Rejections in the ultimatum game have been shown to be caused by adverse physiologic reactions to stingy offers. In a brain imaging experiment by Sanfey et al., stingy offers (relative to fair and hyperfair offers) differentially activated several brain areas, especially the anterior insular cortex, a region associated with visceral disgust. If Player 1 in the ultimatum game anticipates this response to a stingy offer, they may be more generous.

An increase in rational decisions in the game has been found among experienced Buddhist meditators. fMRI data show that meditators recruit the posterior insular cortex (associated with interoception) during unfair offers and show reduced activity in the anterior insular cortex compared to controls.

People whose serotonin levels have been artificially lowered will reject unfair offers more often than players with normal serotonin levels.

This is true whether the players are on placebo or are infused with a hormone that makes them more generous in the ultimatum game.

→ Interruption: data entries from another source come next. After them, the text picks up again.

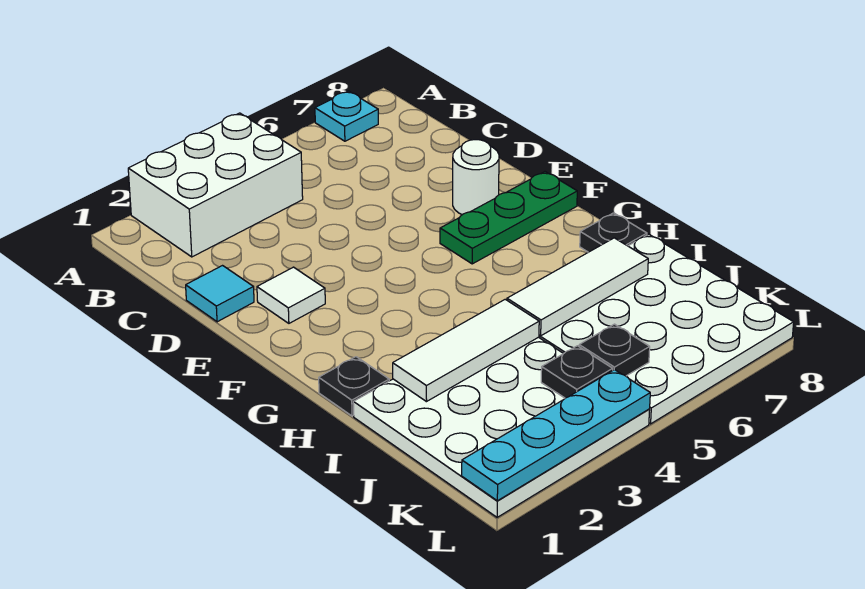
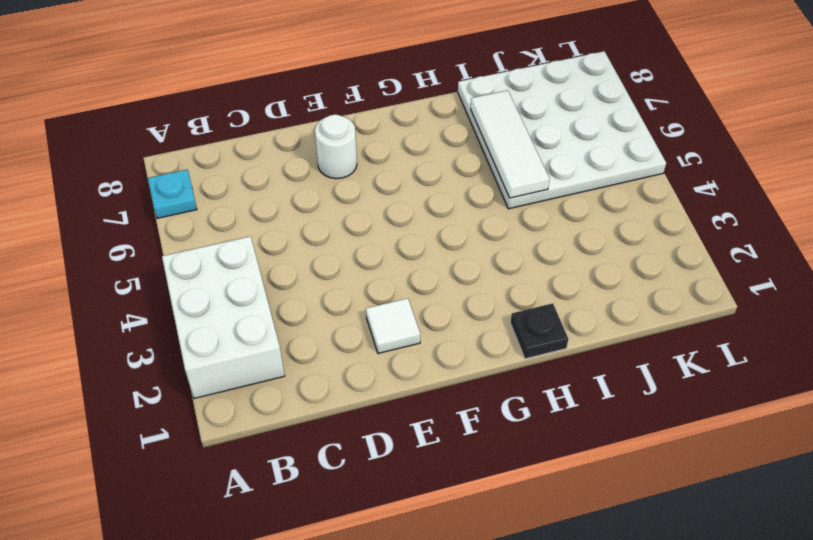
none -> cyan 1x1 tile [186,266,254,322]
none -> green 1x3 plate [440,172,577,264]
none -> black 1x1 plate [580,213,647,252]

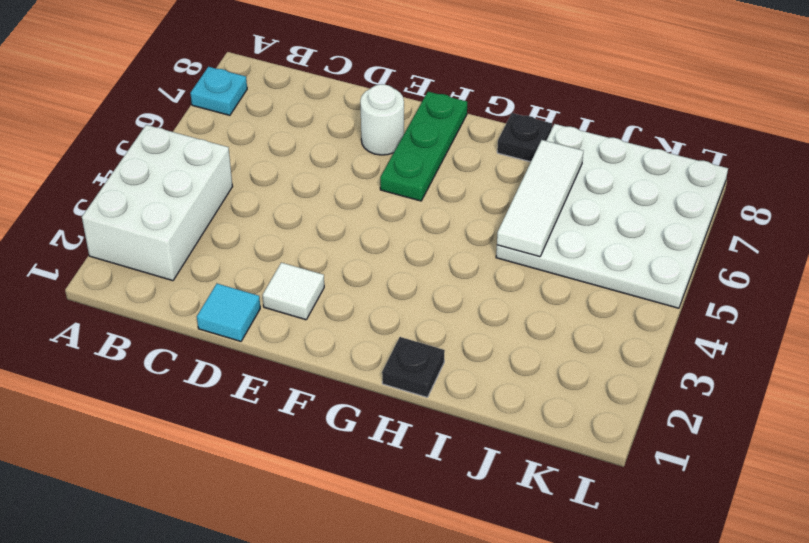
none -> white 4x4 plate [353,337,650,517]
none -> white 1x3 tile [393,299,539,402]
none -> black 1x1 plate [541,346,613,398]

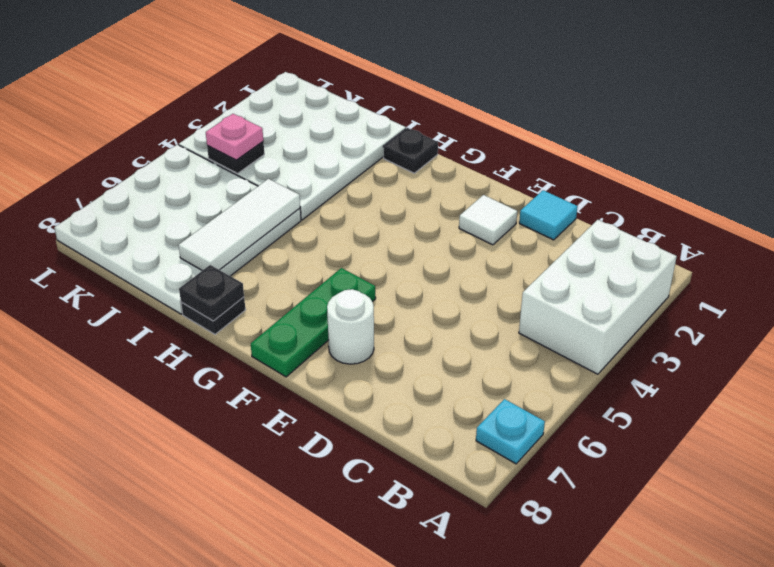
black 1x1 plate [179,265,244,321] -> black 1x1 plate moved to [579,324,650,376]
pink 1x1 plate [206,114,263,160] -> none
none -> white 1x3 tile [393,299,539,402]
none -> cyan 1x4 plate [462,370,650,501]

People who have ventromedial frontal cortex lesions were found to be more likely to reject unfair offers. This was suggested to be due to the abstractness and delay of the reward, rather than an increased emotional response to the unfairness of the offer.

Evolutionary game theory

Other authors have used evolutionary game theory to explain behavior in the ultimatum game. Simple evolutionary models, e.g. the replicator dynamics, cannot account for the evolution of fair proposals or for rejections. These authors have attempted to provide increasingly complex models to explain fair behavior.

Sociological applications

The ultimatum game is important from a sociological perspective, because it illustrates the human unwillingness to accept injustice. The tendency to refuse small offers may also be seen as relevant to the concept of honour.

The extent to which people are willing to tolerate different distributions of the reward from "cooperative" ventures results in inequality that is, measurably, exponential across the strata of management within large corporations. See also: Inequity aversion within companies.

Some see the implications of the ultimatum game as profoundly relevant to the relationship between society and the free market, with Prof. P.J. Hill, (Wheaton College (Illinois)) saying:
I see the [ultimatum] game as simply providing counter evidence to the general presumption that participation in a market economy (capitalism) makes a person more selfish.
History

The first ultimatum game was developed in 1982 as a stylized representation of negotiation, by Güth, Schmittberger, and Schwarze. It has since become a popular economic experiment, and was said to be "quickly catching up with the Prisoner's Dilemma as a prime showpiece of apparently irrational behavior" in a paper by Martin Nowak, Karen M. Page, and Karl Sigmund.

Variants

In the "competitive ultimatum game" there are many proposers and the responder can accept at most one of their offers: With more than three (naïve) proposers the responder is usually offered almost the entire endowment (which would be the Nash Equilibrium assuming no collusion among proposers).

In the "ultimatum game with tipping", a tip is allowed from responder back to proposer, a feature of the trust game, and net splits tend to be more equitable.

The "reverse ultimatum game" gives more power to the responder by giving the proposer the right to offer as many divisions of the endowment as they like. Now the game only ends when the responder accepts an offer or abandons the game, and therefore the proposer tends to receive slightly less than half of the initial endowment.

Robert Aumann's Blackmailer Paradox appears to be a repeated game in which the ultimatum game is played many times by the same players for high stakes.

The pirate game illustrates a variant with more than two participants with voting power, as illustrated in Ian Stewart's "A Puzzle for Pirates".